With the current inflation surge, the precious metals have been acting disappointingly, despite the fact that they showed growth, because everything else grew more – food, fuel, cost of living in general. However, let me just show you this:

So, we have a situation where gold is being a “poor performer”, and the central banks are buying it at almost unprecedented rates, as if it’s a hot commodity on discount. The explanation for this apparent paradox is that the spot price of precious metals is, basically, the price of “paper” that says “gold” or “silver”, because that’s what most of the spot market consists of. This spot price is controlled by the UK and the USA, with the purpose of propping up their own paper currencies. The problem with controlling the price of gold by making it artificially lower is that the people “in the know” will buy all the physical metal you are holding, and they won’t even consider the “paper” gold. That’s what the chart is showing – the central banks are hoarding physical metal, while all the ignorant actors look at the gold price chart and think there are better deals to be had elsewhere. At some point, if things continue like this, the large buyers will leech all the physical metal from the market, and then the price will start spiking and everybody else will wake up and smell the coffee, but by then the scarcity will hit the market so hard that the price of gold will start following the pattern of Bitcoin (I mean the prices in the range of $60k per troy ounce).

 

Edit: It turned out there was an error in the chart above, and it was actually the record year:

8 thoughts on “Gold price

  1. I edited the article because it turned out that the original chart was wrong; they inverted the historic data series and 2022 is actually the greatest buying year for the central banks since the records exist.
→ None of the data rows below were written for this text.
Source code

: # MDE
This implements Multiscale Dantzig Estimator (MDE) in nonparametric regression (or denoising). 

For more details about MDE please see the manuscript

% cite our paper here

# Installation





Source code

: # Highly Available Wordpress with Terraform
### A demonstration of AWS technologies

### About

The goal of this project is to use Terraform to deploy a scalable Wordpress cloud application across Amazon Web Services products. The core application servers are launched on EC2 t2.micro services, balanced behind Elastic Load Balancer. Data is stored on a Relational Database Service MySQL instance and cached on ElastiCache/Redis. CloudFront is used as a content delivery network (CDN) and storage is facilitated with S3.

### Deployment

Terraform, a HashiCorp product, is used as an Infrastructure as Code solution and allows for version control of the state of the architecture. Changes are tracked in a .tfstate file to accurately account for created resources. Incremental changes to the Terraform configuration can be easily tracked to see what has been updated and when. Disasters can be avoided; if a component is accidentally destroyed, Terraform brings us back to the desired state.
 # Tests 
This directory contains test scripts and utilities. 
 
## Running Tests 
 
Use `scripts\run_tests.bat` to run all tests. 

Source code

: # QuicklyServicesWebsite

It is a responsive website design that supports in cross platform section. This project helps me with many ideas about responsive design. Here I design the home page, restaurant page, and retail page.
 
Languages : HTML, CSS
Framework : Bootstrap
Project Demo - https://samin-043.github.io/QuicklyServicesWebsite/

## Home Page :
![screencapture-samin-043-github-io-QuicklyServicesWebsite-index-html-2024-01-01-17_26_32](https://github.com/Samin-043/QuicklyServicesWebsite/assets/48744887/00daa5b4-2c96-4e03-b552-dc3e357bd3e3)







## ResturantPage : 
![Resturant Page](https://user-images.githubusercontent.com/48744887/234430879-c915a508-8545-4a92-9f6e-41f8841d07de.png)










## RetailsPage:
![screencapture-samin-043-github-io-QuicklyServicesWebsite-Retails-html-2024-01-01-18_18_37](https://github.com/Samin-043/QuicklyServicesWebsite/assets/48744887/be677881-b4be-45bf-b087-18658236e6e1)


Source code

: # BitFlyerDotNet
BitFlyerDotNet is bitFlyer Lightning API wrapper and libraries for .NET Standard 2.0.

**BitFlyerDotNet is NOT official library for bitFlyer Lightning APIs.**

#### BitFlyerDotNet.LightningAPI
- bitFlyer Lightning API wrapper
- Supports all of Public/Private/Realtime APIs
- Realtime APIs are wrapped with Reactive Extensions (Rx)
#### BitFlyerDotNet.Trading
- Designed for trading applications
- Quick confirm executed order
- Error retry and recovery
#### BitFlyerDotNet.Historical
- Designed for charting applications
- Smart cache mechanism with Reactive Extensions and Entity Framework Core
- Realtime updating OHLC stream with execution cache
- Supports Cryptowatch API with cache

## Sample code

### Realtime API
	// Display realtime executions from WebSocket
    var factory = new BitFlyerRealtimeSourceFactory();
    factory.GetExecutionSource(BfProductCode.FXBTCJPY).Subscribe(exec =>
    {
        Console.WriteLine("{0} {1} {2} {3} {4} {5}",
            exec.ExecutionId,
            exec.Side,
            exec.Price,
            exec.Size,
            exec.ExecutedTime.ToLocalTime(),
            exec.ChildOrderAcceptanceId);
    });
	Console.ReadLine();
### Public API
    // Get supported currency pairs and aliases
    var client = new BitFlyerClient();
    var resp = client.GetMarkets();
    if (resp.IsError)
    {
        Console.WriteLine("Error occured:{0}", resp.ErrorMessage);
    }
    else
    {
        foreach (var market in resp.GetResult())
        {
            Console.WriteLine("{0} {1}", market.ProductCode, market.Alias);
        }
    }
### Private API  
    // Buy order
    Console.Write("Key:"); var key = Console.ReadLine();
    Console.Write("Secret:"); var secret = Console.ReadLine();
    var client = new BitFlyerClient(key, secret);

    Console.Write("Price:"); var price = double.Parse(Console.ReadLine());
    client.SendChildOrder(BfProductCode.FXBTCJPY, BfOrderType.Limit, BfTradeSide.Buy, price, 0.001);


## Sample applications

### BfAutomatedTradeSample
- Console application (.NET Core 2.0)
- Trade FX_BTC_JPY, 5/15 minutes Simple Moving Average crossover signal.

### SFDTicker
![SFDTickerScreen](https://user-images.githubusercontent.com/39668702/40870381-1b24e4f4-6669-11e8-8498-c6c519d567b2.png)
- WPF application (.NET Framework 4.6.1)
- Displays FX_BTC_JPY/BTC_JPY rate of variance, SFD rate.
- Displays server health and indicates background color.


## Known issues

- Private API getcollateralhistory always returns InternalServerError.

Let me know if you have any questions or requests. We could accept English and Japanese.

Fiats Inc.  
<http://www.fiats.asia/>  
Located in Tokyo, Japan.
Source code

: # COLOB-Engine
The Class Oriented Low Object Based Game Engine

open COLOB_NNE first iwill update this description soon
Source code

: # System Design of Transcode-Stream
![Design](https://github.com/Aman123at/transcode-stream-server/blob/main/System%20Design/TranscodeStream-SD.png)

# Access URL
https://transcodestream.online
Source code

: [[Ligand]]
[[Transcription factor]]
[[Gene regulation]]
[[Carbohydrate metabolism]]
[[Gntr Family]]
  2. A “poor performer”?! I mean, I know they’re talking about last few months, but gold was literally the second best performing major asset in 2022 (after US dollar). Not because “a number went up” but because for everything else “a number went down”, significantly.

    Euro went down up to 20% for the past two years before regaining some of it lately, S&P500 had 30% crash in 2022, Nasdaq was down 35% as technology stocks were hit the worst, emerging markets went down 15%, and kids with crypto and meme stocks were obliterated. Bonds were falling at the same time as stocks which is unprecedented and completely wrecked traditional 60/40 portfolio. 2022 was probably the worst year for markets ever.
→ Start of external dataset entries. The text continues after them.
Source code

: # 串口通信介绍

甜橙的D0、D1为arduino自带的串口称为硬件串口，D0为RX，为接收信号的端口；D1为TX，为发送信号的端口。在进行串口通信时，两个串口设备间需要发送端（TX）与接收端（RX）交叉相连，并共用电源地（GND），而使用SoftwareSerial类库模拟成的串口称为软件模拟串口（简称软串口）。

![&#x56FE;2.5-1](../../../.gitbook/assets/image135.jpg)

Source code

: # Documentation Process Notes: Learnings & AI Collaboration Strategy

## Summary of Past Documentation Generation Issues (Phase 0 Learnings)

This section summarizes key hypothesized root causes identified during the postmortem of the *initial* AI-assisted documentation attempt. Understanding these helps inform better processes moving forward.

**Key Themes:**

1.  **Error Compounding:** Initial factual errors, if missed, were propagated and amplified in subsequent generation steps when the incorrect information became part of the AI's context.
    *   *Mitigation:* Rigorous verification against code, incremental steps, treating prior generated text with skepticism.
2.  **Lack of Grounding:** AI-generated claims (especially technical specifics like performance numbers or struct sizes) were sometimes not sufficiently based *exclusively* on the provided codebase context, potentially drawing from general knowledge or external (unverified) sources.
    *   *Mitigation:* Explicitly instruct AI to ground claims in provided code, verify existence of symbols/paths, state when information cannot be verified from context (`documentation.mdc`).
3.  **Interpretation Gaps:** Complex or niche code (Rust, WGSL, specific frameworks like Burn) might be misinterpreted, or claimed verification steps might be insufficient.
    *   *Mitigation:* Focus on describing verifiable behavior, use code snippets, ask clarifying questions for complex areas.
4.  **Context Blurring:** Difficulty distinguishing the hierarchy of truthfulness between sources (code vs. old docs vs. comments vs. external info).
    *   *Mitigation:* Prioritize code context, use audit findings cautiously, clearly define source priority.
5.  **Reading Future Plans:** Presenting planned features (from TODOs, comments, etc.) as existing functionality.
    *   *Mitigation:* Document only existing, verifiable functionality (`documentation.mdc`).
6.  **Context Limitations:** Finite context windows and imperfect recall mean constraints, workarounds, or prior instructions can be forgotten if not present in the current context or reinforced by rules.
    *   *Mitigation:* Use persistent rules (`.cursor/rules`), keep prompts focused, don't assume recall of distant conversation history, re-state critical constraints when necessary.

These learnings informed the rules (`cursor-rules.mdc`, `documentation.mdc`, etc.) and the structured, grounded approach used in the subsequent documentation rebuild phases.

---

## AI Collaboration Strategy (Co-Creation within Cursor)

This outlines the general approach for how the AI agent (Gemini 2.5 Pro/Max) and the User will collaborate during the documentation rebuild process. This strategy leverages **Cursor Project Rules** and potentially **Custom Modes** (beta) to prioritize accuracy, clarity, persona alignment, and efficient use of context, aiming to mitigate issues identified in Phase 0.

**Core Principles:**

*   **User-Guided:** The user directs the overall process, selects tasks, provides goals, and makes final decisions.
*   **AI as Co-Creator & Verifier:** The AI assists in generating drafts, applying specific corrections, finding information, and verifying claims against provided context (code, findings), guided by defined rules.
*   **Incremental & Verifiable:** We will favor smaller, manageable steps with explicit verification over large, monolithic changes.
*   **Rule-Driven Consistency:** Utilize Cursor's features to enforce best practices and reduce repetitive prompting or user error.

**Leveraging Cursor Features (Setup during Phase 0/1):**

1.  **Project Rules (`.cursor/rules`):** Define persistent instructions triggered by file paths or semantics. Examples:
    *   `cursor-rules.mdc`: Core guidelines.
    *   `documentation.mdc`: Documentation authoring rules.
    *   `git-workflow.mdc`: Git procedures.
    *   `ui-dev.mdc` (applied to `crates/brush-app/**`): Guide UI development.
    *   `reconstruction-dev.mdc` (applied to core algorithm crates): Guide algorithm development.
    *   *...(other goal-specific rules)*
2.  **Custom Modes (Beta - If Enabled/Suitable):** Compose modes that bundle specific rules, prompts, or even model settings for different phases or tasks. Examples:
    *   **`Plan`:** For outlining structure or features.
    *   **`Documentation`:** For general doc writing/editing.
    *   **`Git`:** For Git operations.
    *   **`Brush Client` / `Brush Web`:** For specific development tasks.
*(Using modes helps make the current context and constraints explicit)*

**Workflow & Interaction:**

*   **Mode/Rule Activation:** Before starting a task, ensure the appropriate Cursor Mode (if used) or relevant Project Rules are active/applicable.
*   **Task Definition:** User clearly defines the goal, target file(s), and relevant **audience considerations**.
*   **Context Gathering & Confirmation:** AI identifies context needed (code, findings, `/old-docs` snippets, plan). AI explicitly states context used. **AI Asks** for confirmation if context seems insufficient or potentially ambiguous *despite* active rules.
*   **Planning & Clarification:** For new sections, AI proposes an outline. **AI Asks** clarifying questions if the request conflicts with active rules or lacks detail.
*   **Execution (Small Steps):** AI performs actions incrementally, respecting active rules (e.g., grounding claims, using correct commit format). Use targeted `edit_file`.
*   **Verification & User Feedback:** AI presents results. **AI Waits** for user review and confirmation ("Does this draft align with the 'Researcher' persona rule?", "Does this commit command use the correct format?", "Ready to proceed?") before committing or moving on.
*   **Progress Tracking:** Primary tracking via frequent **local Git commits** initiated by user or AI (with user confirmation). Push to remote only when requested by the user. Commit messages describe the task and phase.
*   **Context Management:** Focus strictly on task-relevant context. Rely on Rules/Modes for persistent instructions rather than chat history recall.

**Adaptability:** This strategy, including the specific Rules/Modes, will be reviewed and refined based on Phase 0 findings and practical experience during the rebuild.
    Everybody is so sick and tired of everything going down constantly that absence of bad news was enough to spark a relief rally in the past month or two. Hopefully that continues a bit as JPow will now likely shut up and stop meddling until March. Markets rallying likely means gold will pull back a bit in the next month or so.
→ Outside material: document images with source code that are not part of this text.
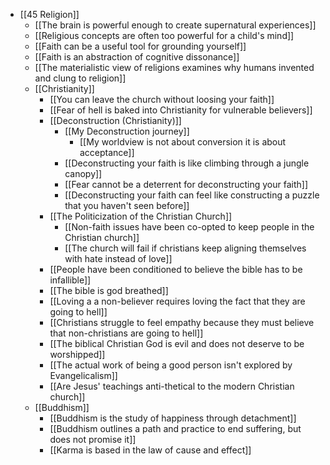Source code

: - [[45 Religion]]
	- [[The brain is powerful enough to create supernatural experiences]]
	- [[Religious concepts are often too powerful for a child's mind]]
	- [[Faith can be a useful tool for grounding yourself]]
	- [[Faith is an abstraction of cognitive dissonance]]
	- [[The materialistic view of religions examines why humans invented and clung to religion]]
	- [[Christianity]]
		- [[You can leave the church without loosing your faith]]
		- [[Fear of hell is baked into Christianity for vulnerable believers]]
		- [[Deconstruction (Christianity)]]
			- [[My Deconstruction journey]]
				- [[My worldview is not about conversion it is about acceptance]]
			- [[Deconstructing your faith is like climbing through a jungle canopy]]
			- [[Fear cannot be a deterrent for deconstructing your faith]]
			- [[Deconstructing your faith can feel like constructing a puzzle that you haven't seen before]]
		- [[The Politicization of the Christian Church]]
			- [[Non-faith issues have been co-opted to keep people in the Christian church]]
			- [[The church will fail if christians keep aligning themselves with hate instead of love]]
		- [[People have been conditioned to believe the bible has to be infallible]]    
		- [[The bible is god breathed]]
		- [[Loving a a non-believer requires loving the fact that they are going to hell]]
		- [[Christians struggle to feel empathy because they must believe that non-christians are going to hell]]
		- [[The biblical Christian God is evil and does not deserve to be worshipped]]
		- [[The actual work of being a good person isn't explored by Evangelicalism]]
		- [[Are Jesus' teachings anti-thetical to the modern Christian church]]
	- [[Buddhism]]
		- [[Buddhism is the study of happiness through detachment]]
		- [[Buddhism outlines a path and practice to end suffering, but does not promise it]]
		- [[Karma is based in the law of cause and effect]]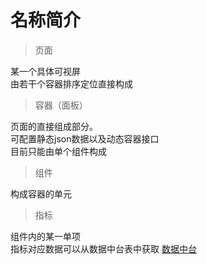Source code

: # 名称简介

> 页面

某一个具体可视屏  
由若干个容器排序定位直接构成

> 容器（面板）

页面的直接组成部分。  
可配置静态json数据以及动态容器接口  
目前只能由单个组件构成

> 组件

构成容器的单元

> 指标

组件内的某一单项  
指标对应数据可以从数据中台表中获取 [数据中台](https://docs.qq.com/sheet/DT2pkdE9EdXVXZU1D?tab=ffvxj6)





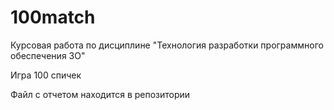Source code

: # 100match
Курсовая работа по дисциплине "Технология разработки программного обеспечения ЗО"

Игра 100 спичек

Файл с отчетом находится в репозитории
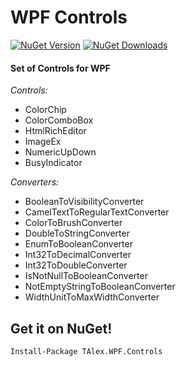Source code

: # WPF Controls
[![NuGet Version](http://img.shields.io/nuget/v/TAlex.WPF.Controls.svg?style=flat)](https://www.nuget.org/packages/TAlex.WPF.Controls/) [![NuGet Downloads](http://img.shields.io/nuget/dt/TAlex.WPF.Controls.svg?style=flat)](https://www.nuget.org/packages/TAlex.WPF.Controls/)
#### Set of Controls for WPF

*Controls:*
* ColorChip
* ColorComboBox
* HtmlRichEditor
* ImageEx
* NumericUpDown
* BusyIndicator

*Converters:*
* BooleanToVisibilityConverter
* CamelTextToRegularTextConverter
* ColorToBrushConverter
* DoubleToStringConverter
* EnumToBooleanConverter
* Int32ToDecimalConverter
* Int32ToDoubleConverter
* IsNotNullToBooleanConverter
* NotEmptyStringToBooleanConverter
* WidthUnitToMaxWidthConverter


## Get it on NuGet!

    Install-Package TAlex.WPF.Controls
    Trouble is, people have now run out of cash accumulated from government subsidies, unemployment is rising, real estate market is getting worse by the minute, and while last year Wall Street was hurting badly, this year Main Street will probably feel more pain. That will lead to more bad earning calls for companies, which will lead to more layoffs, and slow down economy even more. At that point central bankers will try to inflate their way out of the whole mess again, hoping they have so far increased interest rates high enough from zero without killing the economy that they can lower them enough to jumpstart the economy again. This time, they might lose that bet.